For the most part, I do agree with the conclusion that there are few bargains to be had in this sector. The profitability of this industry is truly remarkable, but starting to be reflected in generous multiples.

Two names do stand out in my mind: Federated and Nuveen.

Federated Investors (FII) has a return on invested capital of 23.3% as well as a very high operating margin of almost 33% in the 2005 year.

The company has bought back over $480 million in stock in the last five years as well as paid out about $140 million in dividends. The share count has been significantly reduced in the last five years from 120 million shares to a current 108 million (fully diluted). The five year growth rate in the dividend has been 32.9%, well above the industry average. The stock trades at about 14 times EV/EBIT based on yesterday's lift in the stock price.

Contrast this with Waddell & Reed Financial (WDR) with a return on invested capital of 13.5% currently, well below historical averages. The last significant buybacks for WDR occurred in 2001 and 2002, but the five year total did amount to just over $300 million.

Consequently, the share count in the last five years has shrunk only slightly from 83.4 million shares to 82 million (fully diluted.) The five year growth rate in the dividend is only about 11.2%. Yet, the stock trades at a higher multiple of EBIT at 18.2 times.

John Nuveen or what is now known as Nuveen Investments (JNC) is also favorably mentioned in the article. JNC has bought back some $312 million in stock in the last five years. It share count over the applicable time frame has been significantly shrunk to 86 million shares from 101.6 million in 2001. Its five year growth rate in dividends is about 14%. On an EV/EBIT multiple the company trades at 14.7 times.

The mix of assets under management varies considerably among these companies with FII managing primarily money market (about 75%) and WDR primarily (over 80%) equity oriented.
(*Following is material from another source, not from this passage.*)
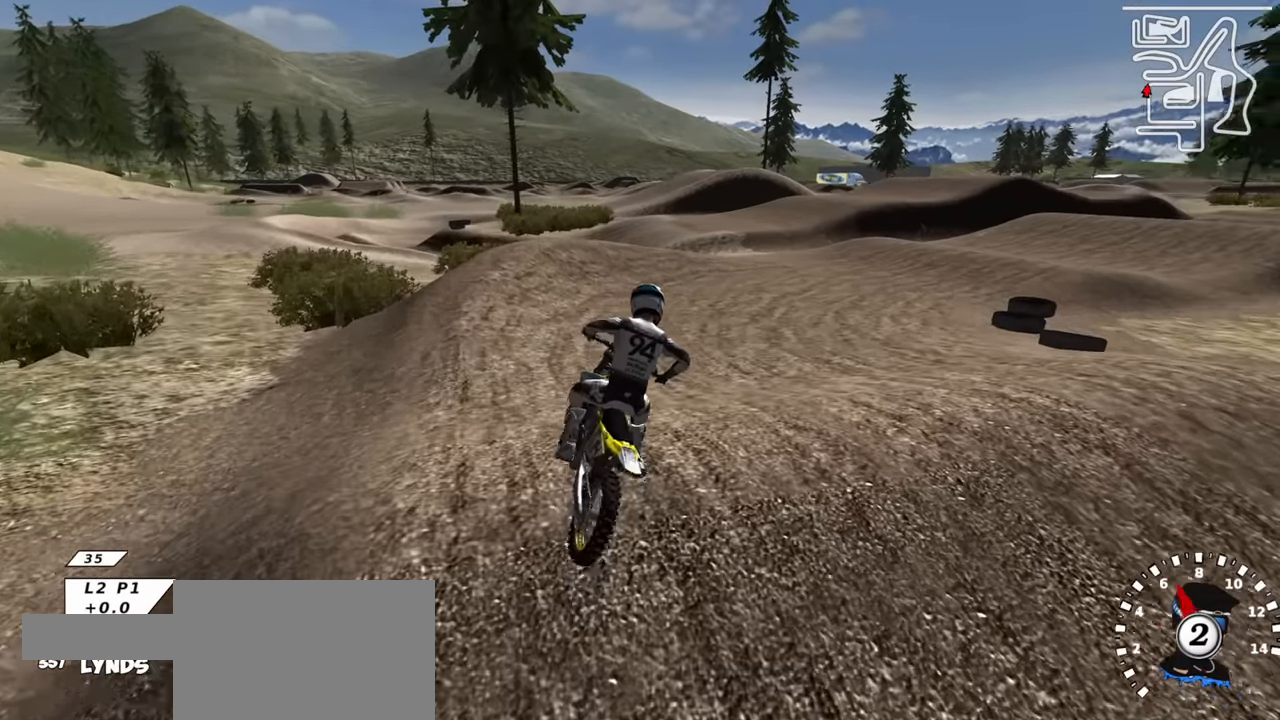
{"buttons": ["R2", "R3"], "left_stick": "center", "right_stick": "center", "events": [[67, "right_stick", "center"], [100, "left_stick", "up-right"], [117, "R2", "up"], [267, "left_stick", "center"], [300, "R2", "down"], [334, "R3", "down"], [434, "left_stick", "up"], [484, "left_stick", "center"]]}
JNC, known historically for its muni bond expertise is now much more balanced between fixed income and equity management.

Bear Stearns upgraded FII yesterday, noting its valuation as well as its potential to merge with another money manager.

It should be noted that Federated has resolved with the SEC and the NY Attorney General its mutual fund trading issues regarding market timing, late trading and foreign security valuation.

I and my family do not currently have a position in FII, WDR, or JNC. I do have clients with a position in FII.